**To do:** Return every line of the entries below, reproduced character for character.

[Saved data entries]
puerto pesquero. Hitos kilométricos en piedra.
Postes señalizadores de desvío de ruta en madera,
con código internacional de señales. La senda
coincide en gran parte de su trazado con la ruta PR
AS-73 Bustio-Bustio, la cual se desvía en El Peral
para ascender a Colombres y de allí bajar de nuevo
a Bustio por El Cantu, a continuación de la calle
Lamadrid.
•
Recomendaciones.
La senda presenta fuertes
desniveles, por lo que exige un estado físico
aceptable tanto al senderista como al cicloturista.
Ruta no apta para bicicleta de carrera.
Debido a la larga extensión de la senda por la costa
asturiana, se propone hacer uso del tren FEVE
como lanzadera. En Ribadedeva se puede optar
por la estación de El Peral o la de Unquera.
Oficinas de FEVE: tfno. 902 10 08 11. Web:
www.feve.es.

**Response to the exercise:**
puerto pesquero. Hitos kilométricos en piedra.
Postes señalizadores de desvío de ruta en madera,
con código internacional de señales. La senda
coincide en gran parte de su trazado con la ruta PR
AS-73 Bustio-Bustio, la cual se desvía en El Peral
para ascender a Colombres y de allí bajar de nuevo
a Bustio por El Cantu, a continuación de la calle
Lamadrid.
•
Recomendaciones.
La senda presenta fuertes
desniveles, por lo que exige un estado físico
aceptable tanto al senderista como al cicloturista.
Ruta no apta para bicicleta de carrera.
Debido a la larga extensión de la senda por la costa
asturiana, se propone hacer uso del tren FEVE
como lanzadera. En Ribadedeva se puede optar
por la estación de El Peral o la de Unquera.
Oficinas de FEVE: tfno. 902 10 08 11. Web:
www.feve.es.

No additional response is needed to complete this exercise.